The Life Aquatic with Steve Zissou. With, more factually, Bill Murray in the role of Zissou, an over-the-hill, or over-the-wave, oceanographer cum filmmaker, a cut-rate Cousteau: "What happened to me? Did I lose my talent? Am I ever going to be any good again?" Director Wes Anderson, a critical darling and "indie" bellwether for Bottle Rocket, Rushmore, and The Royal Tenenbaums, took a lot of money from Disney for the sake of some animated marine life and a marvelous cross-section set of the oceangoing vessel, the Belafonte (shown off to excellent effect on a single-take trek from the belly to the deck). To his credit, he hasn't let the larger investment alter the size of his ambition. He still goes after the muffled chuckle in a quiet corner (i.e., no foreskin in the fondue), and he aims, foremost and hindmost, to please his loyal followers instead of the anonymous crowd. The action scenes, either beyond him or beneath him, are so ridiculous (one-man-army Murray against a boatload of cut-throat pirates) that they play as if they must be fantasies, except they're not. Maybe they're a "comment" on contemporary action films in general. The bonding between father and long-lost son (Owen Wilson with an uncertain Kentucky accent) takes an unexpected turn at an unexpected juncture. And the quest for revenge against a man-eating sea monster ends not with a bang but with an ooh-ahh.
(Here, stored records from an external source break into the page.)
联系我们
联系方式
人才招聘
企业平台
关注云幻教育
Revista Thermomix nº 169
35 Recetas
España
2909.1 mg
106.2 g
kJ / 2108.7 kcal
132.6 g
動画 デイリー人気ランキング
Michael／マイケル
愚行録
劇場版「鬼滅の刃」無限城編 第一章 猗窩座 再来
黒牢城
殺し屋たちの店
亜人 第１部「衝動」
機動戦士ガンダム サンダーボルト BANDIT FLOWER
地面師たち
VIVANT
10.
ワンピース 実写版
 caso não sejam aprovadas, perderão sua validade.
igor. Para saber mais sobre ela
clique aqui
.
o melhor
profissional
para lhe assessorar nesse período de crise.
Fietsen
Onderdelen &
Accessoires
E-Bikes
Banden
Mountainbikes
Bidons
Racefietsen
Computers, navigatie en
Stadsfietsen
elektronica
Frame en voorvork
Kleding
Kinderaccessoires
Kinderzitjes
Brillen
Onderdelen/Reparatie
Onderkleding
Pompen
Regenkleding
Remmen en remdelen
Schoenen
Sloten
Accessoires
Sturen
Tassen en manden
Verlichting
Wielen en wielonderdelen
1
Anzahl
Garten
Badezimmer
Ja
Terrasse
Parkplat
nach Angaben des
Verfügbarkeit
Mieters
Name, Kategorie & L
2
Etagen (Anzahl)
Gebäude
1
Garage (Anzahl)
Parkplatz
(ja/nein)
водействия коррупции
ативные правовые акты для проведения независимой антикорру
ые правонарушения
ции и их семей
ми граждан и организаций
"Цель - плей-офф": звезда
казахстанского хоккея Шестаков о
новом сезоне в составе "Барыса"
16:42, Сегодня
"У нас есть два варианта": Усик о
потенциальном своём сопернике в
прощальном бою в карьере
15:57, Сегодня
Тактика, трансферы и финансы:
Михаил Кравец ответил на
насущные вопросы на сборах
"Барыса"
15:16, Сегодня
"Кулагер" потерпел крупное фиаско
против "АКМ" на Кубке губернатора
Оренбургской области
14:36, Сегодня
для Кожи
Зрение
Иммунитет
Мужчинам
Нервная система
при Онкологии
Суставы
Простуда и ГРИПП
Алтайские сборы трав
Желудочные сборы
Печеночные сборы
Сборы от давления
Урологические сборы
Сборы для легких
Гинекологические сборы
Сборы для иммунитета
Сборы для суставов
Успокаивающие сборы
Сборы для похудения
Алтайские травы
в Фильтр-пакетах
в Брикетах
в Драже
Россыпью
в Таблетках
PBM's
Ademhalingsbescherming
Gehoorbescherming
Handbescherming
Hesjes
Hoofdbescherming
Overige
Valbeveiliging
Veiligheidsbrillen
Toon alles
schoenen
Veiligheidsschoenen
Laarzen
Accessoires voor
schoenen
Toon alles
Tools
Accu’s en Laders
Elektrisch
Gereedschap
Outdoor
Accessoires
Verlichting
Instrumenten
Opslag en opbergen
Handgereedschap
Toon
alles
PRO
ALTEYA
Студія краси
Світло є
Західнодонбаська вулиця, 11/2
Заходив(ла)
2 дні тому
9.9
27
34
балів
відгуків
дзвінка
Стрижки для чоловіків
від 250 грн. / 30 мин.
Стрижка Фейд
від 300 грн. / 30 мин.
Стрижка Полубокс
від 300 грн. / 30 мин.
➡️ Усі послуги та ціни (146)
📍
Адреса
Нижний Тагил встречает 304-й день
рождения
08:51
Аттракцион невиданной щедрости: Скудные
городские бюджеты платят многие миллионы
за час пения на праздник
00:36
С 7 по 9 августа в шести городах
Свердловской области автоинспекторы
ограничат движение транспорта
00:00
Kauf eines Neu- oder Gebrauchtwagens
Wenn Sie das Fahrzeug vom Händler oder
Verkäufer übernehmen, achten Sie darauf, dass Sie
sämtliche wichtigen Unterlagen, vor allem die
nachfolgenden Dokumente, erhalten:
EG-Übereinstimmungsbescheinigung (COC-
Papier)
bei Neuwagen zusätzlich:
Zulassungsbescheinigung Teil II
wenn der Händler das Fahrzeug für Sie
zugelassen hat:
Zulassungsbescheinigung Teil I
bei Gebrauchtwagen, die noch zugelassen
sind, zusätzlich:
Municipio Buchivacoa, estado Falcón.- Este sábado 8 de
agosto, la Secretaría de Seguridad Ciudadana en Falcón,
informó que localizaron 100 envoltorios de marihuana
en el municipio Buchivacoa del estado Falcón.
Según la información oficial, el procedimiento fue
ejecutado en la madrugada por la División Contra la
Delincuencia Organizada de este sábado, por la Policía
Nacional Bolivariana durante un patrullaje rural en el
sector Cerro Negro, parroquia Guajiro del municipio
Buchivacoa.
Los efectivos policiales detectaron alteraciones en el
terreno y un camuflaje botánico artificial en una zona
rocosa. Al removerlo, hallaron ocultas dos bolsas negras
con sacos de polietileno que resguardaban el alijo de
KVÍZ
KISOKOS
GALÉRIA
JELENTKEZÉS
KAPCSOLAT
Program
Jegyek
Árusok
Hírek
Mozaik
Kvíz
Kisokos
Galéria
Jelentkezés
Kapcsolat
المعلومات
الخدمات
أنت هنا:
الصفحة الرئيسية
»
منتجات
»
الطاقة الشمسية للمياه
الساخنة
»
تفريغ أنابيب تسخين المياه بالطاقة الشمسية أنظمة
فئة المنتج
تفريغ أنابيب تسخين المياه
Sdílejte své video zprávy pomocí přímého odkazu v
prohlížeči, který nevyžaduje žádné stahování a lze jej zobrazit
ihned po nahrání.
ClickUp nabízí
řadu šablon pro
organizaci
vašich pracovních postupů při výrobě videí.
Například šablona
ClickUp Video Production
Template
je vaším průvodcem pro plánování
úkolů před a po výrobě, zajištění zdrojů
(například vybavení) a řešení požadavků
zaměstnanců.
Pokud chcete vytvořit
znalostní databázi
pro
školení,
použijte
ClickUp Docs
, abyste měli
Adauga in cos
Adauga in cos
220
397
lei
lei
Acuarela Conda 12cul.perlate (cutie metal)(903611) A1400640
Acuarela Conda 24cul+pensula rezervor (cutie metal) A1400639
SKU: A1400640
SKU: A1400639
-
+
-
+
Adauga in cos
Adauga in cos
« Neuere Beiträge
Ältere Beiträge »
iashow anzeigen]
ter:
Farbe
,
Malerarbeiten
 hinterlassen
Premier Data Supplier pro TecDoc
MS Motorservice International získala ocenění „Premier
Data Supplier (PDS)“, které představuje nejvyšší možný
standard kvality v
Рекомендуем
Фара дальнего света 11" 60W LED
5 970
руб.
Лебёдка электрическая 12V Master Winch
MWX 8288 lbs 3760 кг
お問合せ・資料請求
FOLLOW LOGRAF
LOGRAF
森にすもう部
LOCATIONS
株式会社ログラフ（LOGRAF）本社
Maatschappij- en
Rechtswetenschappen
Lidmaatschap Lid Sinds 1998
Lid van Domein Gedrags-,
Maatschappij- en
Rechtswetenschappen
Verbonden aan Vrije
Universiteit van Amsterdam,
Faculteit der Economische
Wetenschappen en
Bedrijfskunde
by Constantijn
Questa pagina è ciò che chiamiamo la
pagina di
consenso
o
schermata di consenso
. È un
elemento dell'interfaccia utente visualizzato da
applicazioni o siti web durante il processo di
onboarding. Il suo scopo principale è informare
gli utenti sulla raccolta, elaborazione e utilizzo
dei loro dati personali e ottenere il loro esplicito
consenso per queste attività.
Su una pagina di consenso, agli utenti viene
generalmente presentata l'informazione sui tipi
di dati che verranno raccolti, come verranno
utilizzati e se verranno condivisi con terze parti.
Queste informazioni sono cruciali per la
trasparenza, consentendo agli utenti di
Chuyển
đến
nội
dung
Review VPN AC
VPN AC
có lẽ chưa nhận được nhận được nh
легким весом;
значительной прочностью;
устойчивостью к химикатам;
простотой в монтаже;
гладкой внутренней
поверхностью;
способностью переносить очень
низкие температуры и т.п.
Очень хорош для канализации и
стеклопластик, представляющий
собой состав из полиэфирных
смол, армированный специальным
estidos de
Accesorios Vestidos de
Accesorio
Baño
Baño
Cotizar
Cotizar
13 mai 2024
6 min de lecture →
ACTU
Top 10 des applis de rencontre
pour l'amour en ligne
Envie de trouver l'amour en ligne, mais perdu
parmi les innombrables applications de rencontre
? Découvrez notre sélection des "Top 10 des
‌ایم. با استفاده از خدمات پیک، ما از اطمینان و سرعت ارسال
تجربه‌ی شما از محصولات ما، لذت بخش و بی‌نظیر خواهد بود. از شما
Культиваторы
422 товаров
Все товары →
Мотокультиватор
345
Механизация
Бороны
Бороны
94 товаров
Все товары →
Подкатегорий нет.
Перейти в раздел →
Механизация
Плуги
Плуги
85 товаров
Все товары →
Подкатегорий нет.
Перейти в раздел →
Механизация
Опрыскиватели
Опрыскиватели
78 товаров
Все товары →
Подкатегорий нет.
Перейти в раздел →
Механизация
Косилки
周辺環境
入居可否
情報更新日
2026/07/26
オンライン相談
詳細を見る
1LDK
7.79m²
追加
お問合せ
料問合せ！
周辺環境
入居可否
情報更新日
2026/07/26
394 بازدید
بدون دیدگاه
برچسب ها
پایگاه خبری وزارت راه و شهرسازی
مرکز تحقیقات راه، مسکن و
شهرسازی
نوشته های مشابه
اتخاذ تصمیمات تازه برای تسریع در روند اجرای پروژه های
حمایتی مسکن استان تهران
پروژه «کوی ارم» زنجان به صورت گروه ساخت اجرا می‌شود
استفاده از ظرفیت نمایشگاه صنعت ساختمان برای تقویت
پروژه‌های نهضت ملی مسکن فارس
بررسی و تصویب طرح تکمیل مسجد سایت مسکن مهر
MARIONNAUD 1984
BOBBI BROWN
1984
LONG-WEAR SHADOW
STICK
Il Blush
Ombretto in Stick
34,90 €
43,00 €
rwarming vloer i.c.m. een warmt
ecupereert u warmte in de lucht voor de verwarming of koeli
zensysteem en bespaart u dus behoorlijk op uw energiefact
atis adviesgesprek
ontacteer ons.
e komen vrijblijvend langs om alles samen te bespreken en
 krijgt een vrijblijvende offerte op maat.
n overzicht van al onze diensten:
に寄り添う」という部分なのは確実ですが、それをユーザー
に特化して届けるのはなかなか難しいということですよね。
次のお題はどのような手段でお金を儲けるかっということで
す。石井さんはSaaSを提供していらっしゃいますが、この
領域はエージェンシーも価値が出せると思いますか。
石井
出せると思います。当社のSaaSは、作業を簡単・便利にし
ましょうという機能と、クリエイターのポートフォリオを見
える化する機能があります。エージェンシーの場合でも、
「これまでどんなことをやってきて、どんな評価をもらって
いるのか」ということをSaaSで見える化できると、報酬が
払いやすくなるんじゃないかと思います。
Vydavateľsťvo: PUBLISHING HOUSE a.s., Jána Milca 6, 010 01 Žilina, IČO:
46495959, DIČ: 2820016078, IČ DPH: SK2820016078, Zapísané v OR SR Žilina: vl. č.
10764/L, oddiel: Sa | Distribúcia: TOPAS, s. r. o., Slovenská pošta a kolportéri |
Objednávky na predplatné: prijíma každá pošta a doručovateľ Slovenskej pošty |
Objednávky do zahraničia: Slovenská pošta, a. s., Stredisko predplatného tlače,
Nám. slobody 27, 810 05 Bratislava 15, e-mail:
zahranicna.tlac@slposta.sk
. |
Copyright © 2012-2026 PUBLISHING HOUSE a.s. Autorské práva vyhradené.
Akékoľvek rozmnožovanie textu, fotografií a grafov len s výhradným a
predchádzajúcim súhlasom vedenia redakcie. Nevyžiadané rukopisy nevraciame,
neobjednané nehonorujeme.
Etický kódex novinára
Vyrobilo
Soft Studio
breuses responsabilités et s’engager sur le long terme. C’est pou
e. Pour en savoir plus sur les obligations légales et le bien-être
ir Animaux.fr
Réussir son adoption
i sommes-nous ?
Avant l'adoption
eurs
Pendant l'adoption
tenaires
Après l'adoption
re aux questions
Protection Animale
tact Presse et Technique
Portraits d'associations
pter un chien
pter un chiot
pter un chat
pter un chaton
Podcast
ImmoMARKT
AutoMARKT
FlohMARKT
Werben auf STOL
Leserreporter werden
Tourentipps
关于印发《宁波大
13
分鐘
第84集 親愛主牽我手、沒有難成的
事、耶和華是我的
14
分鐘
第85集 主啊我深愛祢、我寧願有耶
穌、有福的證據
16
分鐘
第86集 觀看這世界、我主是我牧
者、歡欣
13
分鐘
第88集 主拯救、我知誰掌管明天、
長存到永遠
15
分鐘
Willem Dafoe has more than his share of good moments as a German crew member with a thin skin; and Seu Jorge as another crew member, endlessly strumming a guitar and singing David Bowie tunes in Portuguese, and Cate Blanchett as a pregnant journalist with a two-shades-too-dark suntan, have their moments, too. The whole thing, though, seems quite daftly pointless. Or pointlessly daft. In honesty, if you've seen the theatrical trailer, you've the seen the best of it, or anyway a fair sampling of it.

Beyond the Sea. Vanity film from Kevin Spacey, directing himself in the part of pop star Bobby Darin in a free-form, fantasy-riddled biopic, throwing in a gratuitious impression of Jerry Lewis in the bargain (not bad), and doing his own singing in a mellower, droopier, croonier style possibly more suited to a biography of Vic Damone or Al Martino. The objection, voiced on the set of an autobiographical film-within-the- film, "He's too old to play this part," will not be answered by the rhetorical question, "How can you be too old to play yourself?" You can be too old to play "yourself" if you are really Kevin Spacey and not Bobby Darin, and you are already eight years older than Darin at the end of his life, never mind when he was recording "Mack the Knife" or courting Sandra Dee. (Kate Bosworth, whom I myself likened to Sandra Dee in Win a Date with Tad Hamilton, fails to measure up when trying to cram her hoof into the actual glass slipper.) Spacey does manage to win some sympathy -- no small feat -- for the teen idol's makeover into the mustached, sideburned, wigless, and politically involved Bob Darin of the late Sixties (a sudden cousin to Bob Dylan), perhaps partly because his physical resemblance is closer at that point. But at all points we are conscious of contemplating not the life and legacy of Bobby Darin but the chutzpah of Kevin Spacey. Not without interest of its own.

Darkness snuck up on me unawares, and Fat Albert I would consider seeing only at gunpoint. Even then I might decide the time had finally come to put me out of my misery.